** Start **

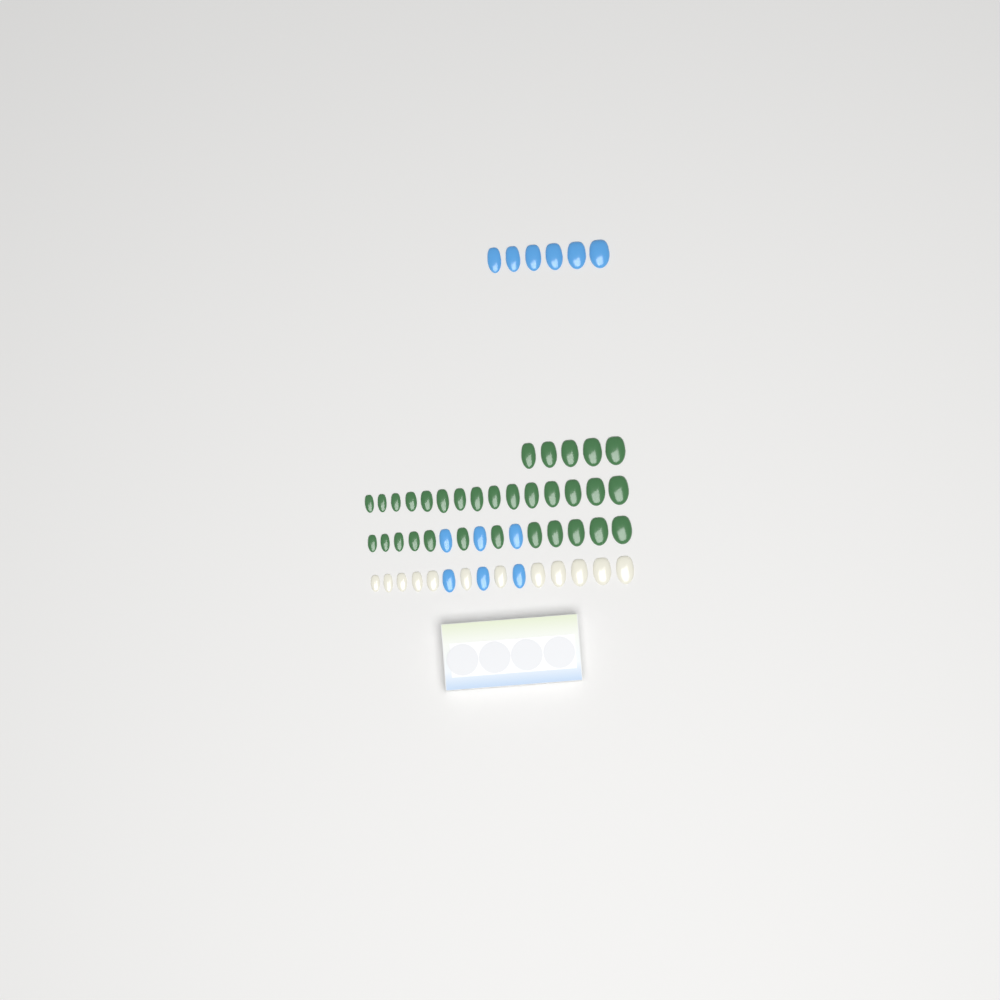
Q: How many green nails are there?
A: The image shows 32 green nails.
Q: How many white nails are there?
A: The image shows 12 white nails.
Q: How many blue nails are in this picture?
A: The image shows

** End **
** Start **

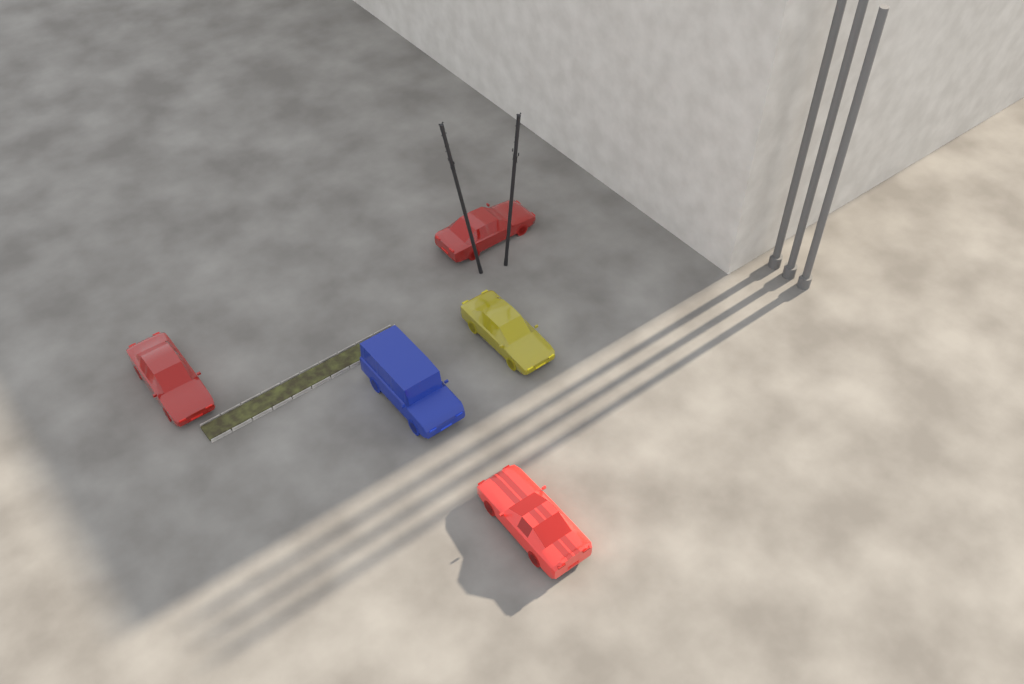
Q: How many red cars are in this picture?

** End **

§ **What is being asked**
From the rows above, pull out each line that contains the word "picture".

§ **Solution for this task**
Q: How many blue nails are in this picture?
Q: How many red cars are in this picture?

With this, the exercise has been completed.